Data records »
□ □ □ □ □
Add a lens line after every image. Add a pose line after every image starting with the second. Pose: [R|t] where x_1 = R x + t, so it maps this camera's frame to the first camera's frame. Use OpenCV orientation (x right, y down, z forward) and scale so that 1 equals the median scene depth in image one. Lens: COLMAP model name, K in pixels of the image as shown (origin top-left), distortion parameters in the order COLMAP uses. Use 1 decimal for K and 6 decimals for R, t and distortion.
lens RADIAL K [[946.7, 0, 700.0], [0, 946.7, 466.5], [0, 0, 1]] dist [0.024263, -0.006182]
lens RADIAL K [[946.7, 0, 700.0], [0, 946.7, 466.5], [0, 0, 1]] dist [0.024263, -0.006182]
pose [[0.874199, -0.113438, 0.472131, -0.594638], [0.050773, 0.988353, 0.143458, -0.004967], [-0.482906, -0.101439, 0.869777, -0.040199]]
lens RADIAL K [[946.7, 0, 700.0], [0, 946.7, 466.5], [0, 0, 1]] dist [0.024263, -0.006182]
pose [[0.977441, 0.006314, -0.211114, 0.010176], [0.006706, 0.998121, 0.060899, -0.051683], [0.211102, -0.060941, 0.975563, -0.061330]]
□ □ □ □ □
Work instructions »
Write the material out again word for word.

Result for this task »
Add a lens line after every image. Add a pose line after every image starting with the second. Pose: [R|t] where x_1 = R x + t, so it maps this camera's frame to the first camera's frame. Use OpenCV orientation (x right, y down, z forward) and scale so that 1 equals the median scene depth in image one. Lens: COLMAP model name, K in pixels of the image as shown (origin top-left), distortion parameters in the order COLMAP uses. Use 1 decimal for K and 6 decimals for R, t and distortion.
lens RADIAL K [[946.7, 0, 700.0], [0, 946.7, 466.5], [0, 0, 1]] dist [0.024263, -0.006182]
lens RADIAL K [[946.7, 0, 700.0], [0, 946.7, 466.5], [0, 0, 1]] dist [0.024263, -0.006182]
pose [[0.874199, -0.113438, 0.472131, -0.594638], [0.050773, 0.988353, 0.143458, -0.004967], [-0.482906, -0.101439, 0.869777, -0.040199]]
lens RADIAL K [[946.7, 0, 700.0], [0, 946.7, 466.5], [0, 0, 1]] dist [0.024263, -0.006182]
pose [[0.977441, 0.006314, -0.211114, 0.010176], [0.006706, 0.998121, 0.060899, -0.051683], [0.211102, -0.060941, 0.975563, -0.061330]]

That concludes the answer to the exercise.